:: Material supplied

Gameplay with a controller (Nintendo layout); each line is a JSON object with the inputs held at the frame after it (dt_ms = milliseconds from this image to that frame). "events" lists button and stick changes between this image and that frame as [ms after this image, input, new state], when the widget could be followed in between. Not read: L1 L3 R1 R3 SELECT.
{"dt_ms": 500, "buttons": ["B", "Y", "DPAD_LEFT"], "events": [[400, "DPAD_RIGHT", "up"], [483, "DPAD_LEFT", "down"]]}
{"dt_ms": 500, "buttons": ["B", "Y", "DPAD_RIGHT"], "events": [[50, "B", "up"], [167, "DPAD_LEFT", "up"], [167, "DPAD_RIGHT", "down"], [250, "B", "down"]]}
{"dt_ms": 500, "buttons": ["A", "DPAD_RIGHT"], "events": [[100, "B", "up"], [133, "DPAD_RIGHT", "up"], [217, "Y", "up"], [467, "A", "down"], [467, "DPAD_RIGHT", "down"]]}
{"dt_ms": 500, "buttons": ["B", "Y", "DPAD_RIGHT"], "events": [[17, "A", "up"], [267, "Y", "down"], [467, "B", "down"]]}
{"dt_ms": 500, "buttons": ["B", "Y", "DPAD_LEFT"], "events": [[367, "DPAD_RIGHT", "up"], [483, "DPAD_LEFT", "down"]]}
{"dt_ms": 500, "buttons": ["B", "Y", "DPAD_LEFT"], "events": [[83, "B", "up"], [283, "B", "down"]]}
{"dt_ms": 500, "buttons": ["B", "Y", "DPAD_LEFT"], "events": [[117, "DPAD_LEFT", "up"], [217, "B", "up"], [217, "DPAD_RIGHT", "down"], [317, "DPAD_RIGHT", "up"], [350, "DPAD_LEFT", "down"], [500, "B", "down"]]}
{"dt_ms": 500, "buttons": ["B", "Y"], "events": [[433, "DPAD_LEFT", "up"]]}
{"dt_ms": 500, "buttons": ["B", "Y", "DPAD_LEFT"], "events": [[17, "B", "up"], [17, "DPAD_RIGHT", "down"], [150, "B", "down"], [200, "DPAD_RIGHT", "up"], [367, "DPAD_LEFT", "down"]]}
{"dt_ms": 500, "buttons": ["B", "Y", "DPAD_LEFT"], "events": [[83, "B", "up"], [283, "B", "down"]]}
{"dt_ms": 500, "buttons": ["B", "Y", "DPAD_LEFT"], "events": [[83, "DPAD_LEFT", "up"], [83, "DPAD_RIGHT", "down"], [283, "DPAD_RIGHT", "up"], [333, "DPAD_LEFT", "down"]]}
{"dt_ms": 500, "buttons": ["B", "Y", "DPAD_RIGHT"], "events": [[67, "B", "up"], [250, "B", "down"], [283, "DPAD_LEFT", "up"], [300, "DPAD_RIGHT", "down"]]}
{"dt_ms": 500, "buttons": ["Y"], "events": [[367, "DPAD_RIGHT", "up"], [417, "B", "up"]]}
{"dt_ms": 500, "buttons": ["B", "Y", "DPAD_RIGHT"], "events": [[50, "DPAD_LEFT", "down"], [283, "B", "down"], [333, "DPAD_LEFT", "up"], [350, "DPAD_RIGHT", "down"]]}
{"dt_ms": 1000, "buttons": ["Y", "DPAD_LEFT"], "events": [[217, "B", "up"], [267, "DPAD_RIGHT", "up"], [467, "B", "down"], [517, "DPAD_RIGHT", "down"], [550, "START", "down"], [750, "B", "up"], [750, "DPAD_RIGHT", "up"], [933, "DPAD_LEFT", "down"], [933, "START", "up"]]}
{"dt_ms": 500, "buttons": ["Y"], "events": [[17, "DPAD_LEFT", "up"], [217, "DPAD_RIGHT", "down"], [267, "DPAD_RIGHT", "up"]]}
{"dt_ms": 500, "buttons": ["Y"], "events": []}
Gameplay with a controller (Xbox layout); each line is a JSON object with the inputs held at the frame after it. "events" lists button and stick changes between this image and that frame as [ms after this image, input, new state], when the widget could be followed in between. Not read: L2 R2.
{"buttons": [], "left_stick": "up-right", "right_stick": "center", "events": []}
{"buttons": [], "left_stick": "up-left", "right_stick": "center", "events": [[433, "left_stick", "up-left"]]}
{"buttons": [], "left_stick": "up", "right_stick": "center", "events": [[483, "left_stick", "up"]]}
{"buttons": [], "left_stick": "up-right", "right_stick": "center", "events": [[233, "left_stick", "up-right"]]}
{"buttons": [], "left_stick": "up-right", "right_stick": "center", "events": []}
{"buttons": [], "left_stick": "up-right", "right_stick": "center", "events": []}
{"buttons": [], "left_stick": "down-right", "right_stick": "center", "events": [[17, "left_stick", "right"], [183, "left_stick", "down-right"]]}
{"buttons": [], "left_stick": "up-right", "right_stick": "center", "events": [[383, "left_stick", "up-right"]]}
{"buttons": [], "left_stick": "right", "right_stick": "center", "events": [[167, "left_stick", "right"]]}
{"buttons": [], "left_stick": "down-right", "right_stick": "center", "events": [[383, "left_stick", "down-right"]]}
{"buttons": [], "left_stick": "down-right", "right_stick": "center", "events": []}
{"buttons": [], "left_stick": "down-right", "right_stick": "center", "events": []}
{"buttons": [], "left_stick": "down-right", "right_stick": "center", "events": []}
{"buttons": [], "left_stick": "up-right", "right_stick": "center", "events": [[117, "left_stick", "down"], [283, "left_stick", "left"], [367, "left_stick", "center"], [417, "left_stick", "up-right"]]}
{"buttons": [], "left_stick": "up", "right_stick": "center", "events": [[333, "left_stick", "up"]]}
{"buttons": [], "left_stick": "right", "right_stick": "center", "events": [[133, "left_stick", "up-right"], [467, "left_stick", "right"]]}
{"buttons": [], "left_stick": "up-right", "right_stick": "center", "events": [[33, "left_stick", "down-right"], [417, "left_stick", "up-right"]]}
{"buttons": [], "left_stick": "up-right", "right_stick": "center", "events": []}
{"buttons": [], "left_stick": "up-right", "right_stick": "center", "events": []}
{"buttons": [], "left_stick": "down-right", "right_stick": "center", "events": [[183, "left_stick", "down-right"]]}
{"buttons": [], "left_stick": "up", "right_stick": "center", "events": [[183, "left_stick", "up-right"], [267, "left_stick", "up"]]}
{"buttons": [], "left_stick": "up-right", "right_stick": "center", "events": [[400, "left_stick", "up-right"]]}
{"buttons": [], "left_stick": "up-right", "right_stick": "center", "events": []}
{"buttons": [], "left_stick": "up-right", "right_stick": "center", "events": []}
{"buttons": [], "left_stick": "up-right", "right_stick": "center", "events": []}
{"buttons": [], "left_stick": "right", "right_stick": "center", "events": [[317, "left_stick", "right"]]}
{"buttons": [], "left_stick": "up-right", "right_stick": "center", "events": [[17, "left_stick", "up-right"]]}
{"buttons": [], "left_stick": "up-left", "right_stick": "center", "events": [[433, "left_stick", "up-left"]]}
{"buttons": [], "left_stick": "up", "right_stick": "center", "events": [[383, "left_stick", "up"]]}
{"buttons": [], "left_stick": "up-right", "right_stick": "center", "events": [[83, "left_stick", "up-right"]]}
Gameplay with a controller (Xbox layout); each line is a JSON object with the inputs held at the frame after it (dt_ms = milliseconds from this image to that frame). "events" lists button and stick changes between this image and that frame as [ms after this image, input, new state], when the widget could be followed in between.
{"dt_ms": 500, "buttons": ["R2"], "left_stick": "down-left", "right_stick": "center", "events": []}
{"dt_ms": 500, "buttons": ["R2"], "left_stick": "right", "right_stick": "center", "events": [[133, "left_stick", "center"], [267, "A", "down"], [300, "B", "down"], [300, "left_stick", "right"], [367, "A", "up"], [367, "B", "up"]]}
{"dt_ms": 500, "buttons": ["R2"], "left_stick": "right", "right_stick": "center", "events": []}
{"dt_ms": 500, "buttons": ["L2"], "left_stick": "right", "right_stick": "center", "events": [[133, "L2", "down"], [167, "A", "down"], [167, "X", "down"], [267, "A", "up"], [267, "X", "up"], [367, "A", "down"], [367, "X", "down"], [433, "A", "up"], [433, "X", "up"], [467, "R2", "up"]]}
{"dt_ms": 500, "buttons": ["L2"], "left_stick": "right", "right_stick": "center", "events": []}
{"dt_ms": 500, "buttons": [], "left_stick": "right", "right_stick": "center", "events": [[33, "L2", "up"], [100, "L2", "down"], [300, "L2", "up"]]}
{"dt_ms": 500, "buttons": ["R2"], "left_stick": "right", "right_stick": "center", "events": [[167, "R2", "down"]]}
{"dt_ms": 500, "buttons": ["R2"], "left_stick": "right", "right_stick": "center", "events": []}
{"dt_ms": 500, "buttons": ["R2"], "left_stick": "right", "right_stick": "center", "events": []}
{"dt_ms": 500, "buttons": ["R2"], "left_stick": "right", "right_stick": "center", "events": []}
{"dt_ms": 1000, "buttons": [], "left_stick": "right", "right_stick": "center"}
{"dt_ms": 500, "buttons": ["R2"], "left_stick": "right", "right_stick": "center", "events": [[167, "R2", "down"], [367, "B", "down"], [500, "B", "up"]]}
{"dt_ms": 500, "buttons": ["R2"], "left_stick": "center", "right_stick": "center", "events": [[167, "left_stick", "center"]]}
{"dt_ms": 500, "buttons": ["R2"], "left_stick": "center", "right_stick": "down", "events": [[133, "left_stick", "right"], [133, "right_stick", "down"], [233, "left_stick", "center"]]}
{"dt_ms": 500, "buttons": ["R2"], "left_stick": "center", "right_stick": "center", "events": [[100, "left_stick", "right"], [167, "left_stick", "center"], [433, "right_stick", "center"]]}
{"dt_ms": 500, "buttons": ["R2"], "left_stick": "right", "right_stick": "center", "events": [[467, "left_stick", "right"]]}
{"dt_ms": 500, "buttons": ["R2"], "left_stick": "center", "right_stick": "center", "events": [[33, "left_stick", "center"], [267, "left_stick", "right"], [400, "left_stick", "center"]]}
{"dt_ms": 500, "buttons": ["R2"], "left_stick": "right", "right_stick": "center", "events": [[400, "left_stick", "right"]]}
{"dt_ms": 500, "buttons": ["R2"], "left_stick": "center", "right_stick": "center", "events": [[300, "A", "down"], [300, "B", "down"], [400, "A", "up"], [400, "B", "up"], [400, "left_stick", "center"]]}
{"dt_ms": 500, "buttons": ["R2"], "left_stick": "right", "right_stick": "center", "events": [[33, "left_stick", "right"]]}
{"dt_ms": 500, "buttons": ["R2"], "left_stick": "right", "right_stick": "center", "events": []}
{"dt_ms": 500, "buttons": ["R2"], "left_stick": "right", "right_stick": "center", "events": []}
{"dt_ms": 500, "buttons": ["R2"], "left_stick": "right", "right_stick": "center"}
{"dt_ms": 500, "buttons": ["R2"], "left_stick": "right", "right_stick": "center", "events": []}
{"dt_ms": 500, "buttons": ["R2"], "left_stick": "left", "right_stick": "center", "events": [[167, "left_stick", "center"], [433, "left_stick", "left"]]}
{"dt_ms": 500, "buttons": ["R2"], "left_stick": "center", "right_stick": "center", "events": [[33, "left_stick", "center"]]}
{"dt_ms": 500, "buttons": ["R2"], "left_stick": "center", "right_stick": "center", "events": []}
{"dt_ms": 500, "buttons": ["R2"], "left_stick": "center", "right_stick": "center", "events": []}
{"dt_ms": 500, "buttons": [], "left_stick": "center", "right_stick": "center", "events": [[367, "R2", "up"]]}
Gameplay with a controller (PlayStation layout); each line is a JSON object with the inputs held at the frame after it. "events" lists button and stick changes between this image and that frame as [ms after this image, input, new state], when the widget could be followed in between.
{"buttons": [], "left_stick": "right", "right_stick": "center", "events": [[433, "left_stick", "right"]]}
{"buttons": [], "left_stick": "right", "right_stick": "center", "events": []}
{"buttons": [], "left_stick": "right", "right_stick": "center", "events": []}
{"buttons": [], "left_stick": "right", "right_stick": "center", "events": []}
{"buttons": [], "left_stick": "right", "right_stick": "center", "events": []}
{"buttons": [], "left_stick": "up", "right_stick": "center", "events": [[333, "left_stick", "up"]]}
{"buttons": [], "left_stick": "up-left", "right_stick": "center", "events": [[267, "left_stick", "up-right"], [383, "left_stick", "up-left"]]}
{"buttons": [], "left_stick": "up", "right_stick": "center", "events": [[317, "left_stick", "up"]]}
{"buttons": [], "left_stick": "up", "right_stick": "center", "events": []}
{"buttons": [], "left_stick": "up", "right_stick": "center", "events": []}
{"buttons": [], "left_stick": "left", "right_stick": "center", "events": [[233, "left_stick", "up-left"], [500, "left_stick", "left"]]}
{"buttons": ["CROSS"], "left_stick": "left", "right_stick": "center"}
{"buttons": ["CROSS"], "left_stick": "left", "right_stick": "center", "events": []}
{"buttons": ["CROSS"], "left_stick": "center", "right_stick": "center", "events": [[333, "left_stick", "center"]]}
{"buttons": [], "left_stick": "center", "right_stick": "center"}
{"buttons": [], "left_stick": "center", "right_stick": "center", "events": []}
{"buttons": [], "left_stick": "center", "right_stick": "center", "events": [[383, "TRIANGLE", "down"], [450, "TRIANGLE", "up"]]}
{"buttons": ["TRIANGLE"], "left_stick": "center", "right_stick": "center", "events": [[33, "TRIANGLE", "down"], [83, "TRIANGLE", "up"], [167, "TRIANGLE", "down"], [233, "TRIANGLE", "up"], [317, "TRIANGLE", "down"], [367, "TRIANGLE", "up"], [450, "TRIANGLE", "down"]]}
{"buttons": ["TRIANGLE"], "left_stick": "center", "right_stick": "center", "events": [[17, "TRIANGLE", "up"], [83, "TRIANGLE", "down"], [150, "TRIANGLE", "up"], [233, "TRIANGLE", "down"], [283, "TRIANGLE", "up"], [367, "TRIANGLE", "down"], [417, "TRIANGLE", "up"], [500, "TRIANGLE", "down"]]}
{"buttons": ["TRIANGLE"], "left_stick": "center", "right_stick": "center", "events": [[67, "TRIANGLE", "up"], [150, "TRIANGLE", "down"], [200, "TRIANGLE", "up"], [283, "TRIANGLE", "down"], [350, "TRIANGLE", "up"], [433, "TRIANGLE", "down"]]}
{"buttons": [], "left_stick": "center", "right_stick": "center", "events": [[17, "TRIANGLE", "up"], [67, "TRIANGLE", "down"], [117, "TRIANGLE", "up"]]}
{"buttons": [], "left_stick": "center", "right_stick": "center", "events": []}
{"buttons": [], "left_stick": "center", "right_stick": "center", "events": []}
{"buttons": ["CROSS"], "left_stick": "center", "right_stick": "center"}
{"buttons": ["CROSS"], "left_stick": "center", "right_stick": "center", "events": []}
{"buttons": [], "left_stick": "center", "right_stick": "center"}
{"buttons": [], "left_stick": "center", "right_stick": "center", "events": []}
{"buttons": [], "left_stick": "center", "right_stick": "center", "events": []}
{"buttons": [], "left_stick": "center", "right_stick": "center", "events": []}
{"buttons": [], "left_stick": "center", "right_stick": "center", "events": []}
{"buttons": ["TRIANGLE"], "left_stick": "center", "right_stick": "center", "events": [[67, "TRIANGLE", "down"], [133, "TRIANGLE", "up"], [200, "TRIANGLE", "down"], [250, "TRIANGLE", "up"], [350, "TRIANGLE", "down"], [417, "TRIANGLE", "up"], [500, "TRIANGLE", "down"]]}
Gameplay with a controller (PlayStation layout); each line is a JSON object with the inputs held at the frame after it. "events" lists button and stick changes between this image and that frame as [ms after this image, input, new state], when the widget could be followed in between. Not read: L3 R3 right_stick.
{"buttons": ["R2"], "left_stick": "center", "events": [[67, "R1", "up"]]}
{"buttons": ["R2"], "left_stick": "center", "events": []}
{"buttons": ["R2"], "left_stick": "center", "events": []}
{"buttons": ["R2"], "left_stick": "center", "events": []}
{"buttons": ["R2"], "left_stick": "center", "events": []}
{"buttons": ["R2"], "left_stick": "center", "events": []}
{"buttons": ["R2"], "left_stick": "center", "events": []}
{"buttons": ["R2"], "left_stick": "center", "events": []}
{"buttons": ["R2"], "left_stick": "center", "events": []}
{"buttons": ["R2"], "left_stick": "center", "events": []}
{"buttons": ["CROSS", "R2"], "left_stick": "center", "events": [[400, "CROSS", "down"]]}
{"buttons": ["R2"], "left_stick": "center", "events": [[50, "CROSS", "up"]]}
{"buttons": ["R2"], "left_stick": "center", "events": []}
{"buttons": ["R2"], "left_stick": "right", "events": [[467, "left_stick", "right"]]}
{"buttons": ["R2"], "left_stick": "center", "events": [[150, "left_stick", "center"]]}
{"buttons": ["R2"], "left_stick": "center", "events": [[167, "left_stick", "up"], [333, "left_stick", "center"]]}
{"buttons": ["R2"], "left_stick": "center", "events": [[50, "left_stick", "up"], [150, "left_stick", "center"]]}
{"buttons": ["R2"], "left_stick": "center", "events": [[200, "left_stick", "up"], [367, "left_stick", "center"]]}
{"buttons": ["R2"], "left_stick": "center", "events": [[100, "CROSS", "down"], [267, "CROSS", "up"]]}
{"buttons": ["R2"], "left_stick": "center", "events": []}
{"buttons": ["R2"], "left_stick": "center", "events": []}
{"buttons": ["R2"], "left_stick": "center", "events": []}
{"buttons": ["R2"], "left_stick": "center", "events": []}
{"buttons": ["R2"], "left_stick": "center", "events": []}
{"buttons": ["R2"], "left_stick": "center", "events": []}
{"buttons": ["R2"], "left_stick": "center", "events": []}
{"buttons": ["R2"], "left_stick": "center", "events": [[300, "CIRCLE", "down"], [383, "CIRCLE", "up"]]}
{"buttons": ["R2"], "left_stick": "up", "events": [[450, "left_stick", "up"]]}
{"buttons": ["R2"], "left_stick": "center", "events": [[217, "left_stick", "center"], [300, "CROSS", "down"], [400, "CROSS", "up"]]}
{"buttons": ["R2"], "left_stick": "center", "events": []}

::::

Aim of the task: The answer consists of every line above in which the word "Xbox" occurs.

Output:
Gameplay with a controller (Xbox layout); each line is a JSON object with the inputs held at the frame after it. "events" lists button and stick changes between this image and that frame as [ms after this image, input, new state], when the widget could be followed in between. Not read: L2 R2.
Gameplay with a controller (Xbox layout); each line is a JSON object with the inputs held at the frame after it (dt_ms = milliseconds from this image to that frame). "events" lists button and stick changes between this image and that frame as [ms after this image, input, new state], when the widget could be followed in between.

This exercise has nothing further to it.